We have worshiped at this church many times but not for about two years. Since we were last here they have completed numerous renovations, so I was able to look through the eyes of a near-stranger…except when looking at the people.

This church is one of the few points of stability in an otherwise rocky neighborhood, and they seem able to balance internal needs with outward-focused mission, much of it aimed toward the immediate area. They are a friendly, loving congregation with a wonderful genuineness about them. There are no pretentious airs of imagined importance, just open honesty.

This particular weekend was an exciting one for this church since one of their own was married here yesterday. Apparently members of the groom’s family are musically gifted, so they offered their talents by participating in the worship service this morning. And we were blessed to be present not only for that but for the baptism of two little ones as well.

Much of the music was contemporary, which I find uplifting, but there were a couple of good older hymns as well (“Eternal Father, Strong To Save” and “God of Our Fathers” – perfect for a brass ensemble like the group visiting today!).
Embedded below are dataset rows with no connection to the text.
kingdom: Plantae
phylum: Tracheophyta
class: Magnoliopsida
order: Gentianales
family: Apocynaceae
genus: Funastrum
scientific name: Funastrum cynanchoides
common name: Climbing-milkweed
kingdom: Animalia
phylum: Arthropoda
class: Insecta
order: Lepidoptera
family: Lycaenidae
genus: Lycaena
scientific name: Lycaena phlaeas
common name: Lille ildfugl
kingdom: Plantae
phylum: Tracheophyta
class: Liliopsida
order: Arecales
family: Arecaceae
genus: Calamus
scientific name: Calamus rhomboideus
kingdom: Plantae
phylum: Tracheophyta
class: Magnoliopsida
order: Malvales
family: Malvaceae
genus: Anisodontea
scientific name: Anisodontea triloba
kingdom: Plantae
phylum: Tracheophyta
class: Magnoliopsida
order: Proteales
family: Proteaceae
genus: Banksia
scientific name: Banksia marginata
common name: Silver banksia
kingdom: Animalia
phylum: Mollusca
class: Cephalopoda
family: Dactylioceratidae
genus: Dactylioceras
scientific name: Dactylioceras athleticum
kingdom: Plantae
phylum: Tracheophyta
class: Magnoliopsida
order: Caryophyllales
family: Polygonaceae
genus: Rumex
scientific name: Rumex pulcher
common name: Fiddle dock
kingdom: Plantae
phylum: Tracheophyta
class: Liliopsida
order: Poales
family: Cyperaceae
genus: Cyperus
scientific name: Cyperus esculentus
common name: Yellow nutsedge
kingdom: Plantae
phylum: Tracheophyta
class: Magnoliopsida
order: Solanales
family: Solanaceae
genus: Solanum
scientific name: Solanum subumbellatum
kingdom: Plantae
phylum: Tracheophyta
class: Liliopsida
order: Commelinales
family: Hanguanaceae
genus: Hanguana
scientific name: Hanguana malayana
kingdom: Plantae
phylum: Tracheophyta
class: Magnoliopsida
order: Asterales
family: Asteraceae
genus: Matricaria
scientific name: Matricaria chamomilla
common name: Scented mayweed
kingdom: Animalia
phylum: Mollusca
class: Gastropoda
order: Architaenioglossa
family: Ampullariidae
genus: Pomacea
We sat almost half-way back on one side (this Sanctuary has two aisles) and were hopeful that the brass music wouldn’t be too loud for us. They weren’t; however the volume of the piano came close to being a problem. I’ve never heard a piano that loud before.

The bulletin contained two different-colored 8 ½ x 5 ½ sheets inside a single tri-folded 11 x 17 sheet that included the Order of Worship, announcements, calendar, and a guide to daily devotional time for the week.

I enjoyed the imaginative Children’s Sermon. Dave had the children come forward and he escorted them into his study immediately off the Chancel. At that point he and the children were out of the sight of the congregation but Dave’s voice could be heard over the speakers. He pointed out that everything in his study was packed up in boxes and while he was on sabbatical (beginning tomorrow) people would come in and make some repairs and do some painting. Then when Dave returns in October his study will look different. He said the kids would look different too, and that Dave would seem different when he returns as well. I thought it was such a tender way to prepare the young ones for his impending absence and the inevitable changes.

We often think we are worshiping at a particular church for some purpose we have in mind, but, as usual, God had other reasons. We were glad to be able to say bon voyage to Dave Carver, but when I heard the sermon I knew another purpose for which God had brought us here.

The message, entitled “Treating Presbyopia,” was based on Ephesians 1:15-23. Dave’s self-deprecating humor helps the congregation hear the Word, and today I heard it loud and clear: “When we lose the ability to focus on things close to us” and “react to a memory of how a person used to be, some of what we’re sure of isn’t true and much of what we fear will never become reality.” He pointed out that, unlike the medical diagnosis of a physical case of presbyopia, what Dave called “spiritual presbyopia” is entirely curable. The prescription is more of Christ through prayer and His Word.

I am grateful to God for the opportunity to again worship with many friends at this church, to extend good wishes and prayers to a wonderful pastor, and for the chance to hear a sermon message that was aimed straight at my heart.